One of the most revealing details about *Circles* is that Carlos Sot is credited not only as producer, but also as arranger, mixer, and mastering engineer. That self-contained credit profile changes how the EP reads. It suggests a single artistic hand shaping the whole statement, instead of a track package assembled from outside contributions, and that coherence is audible in the way the record moves between atmosphere and impact.

The release also carries a clear cross-border identity. Sot is identified as Brazilian, while Sounds Of The Streetz operates out of Dublin, Ireland. That pairing gives *Circles* a useful kind of club-world geography: not tied to one major center, but connected through the same circulation routes that keep underground dance music alive across scenes, platforms, and time zones.

Why the rollout strategy matters

The label’s release strategy reinforces the record’s role as a scene-building object. *Circles* was released on 1 May 2026 on Bandcamp, while Beatport listed it as a pre-order with a release date of 22 May 2026 under catalog number SOTS010. That staggered rollout is more than a scheduling detail. It shows how smaller techno labels now build momentum through platform sequencing, using Bandcamp to establish identity and community first, then extending reach through larger retail channels.

Sounds Of The Streetz’s own SoundCloud presentation repeats the 10th-release framing and emphasizes that the music is designed for late-night sets and modern electronic music environments. That language is important because it locates the label in the Bandcamp-era way of working: direct, selective, and geared toward DJs and listeners who value usability as much as concept. In that context, *Circles* reads like a label statement about continuity, not just an EP announcement.

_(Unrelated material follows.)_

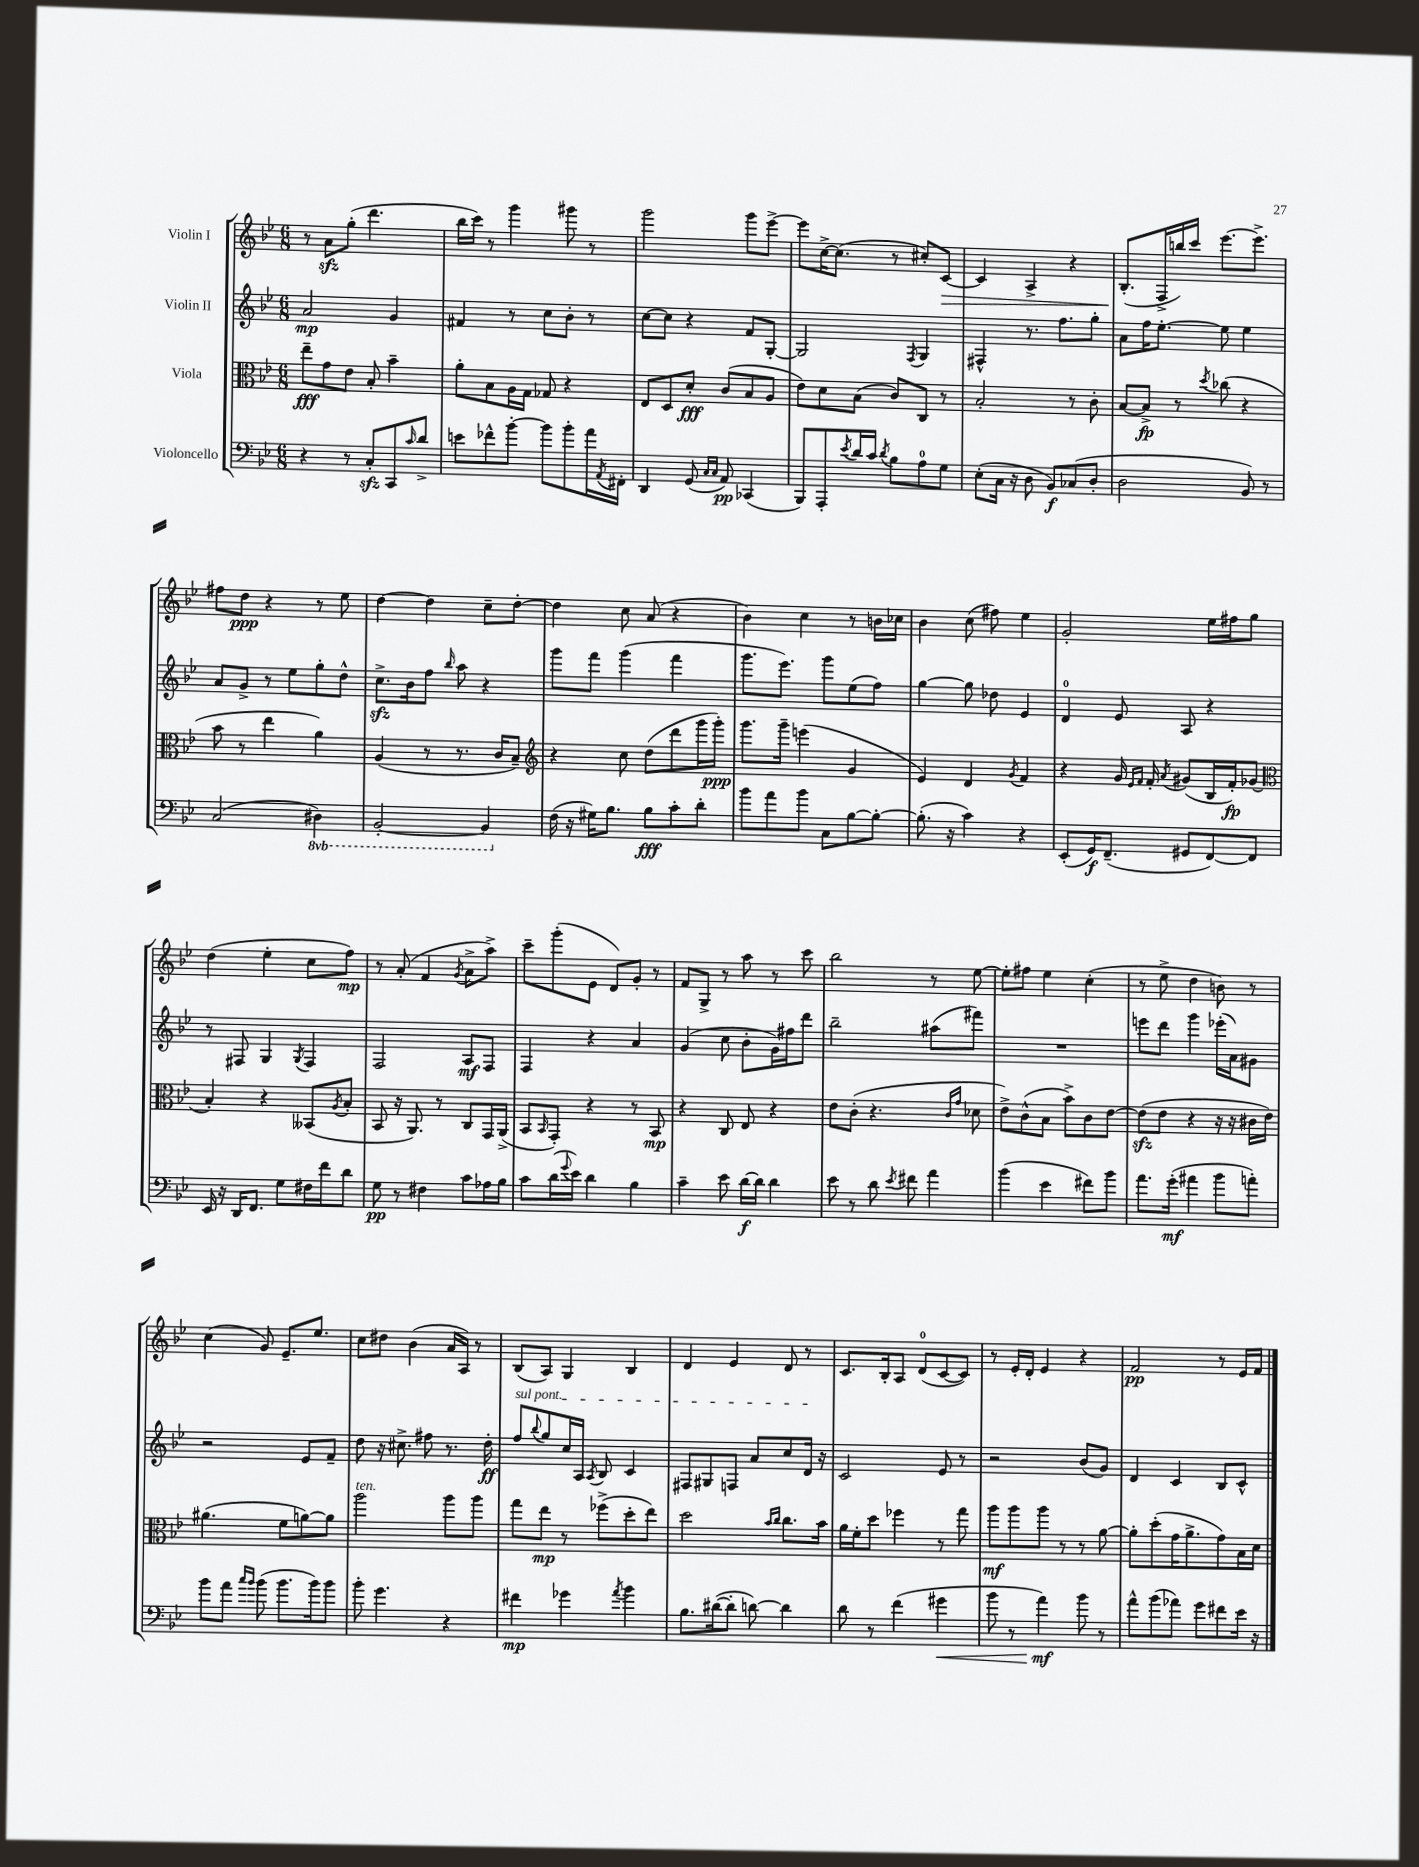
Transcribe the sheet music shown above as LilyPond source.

Where Sot fits in the wider circuit

*Circles* does not appear in isolation. Beatport’s artist pages place Carlos Sot across a broader run of club-oriented releases, including work tied to Monodose, PARROTS, GATILHO 288, Nervous Records, Hellbent Records, and CUFF. The same material also points to a 2024 collaboration or release credit with DRE (BR) and a 2025 release with PARROTS, which helps place *Circles* inside an active and ongoing discography rather than as a one-off experiment.

That wider track record is relevant because it explains why *Circles* feels so functional. Sot is working in a lane where labels, DJs, and scene nodes remain tightly linked, and the EP reflects that environment. It is precise enough to stand on its own, but open enough to travel across sets, labels, and adjacent styles.

At its best, *Circles* shows how a small Dublin imprint can turn a 10th release into a statement of identity. The record moves with the confidence of a label that knows what it wants to sound like, and the clarity of an artist who understands that minimal techno still hits hardest when it keeps one foot in memory and the other on the floor.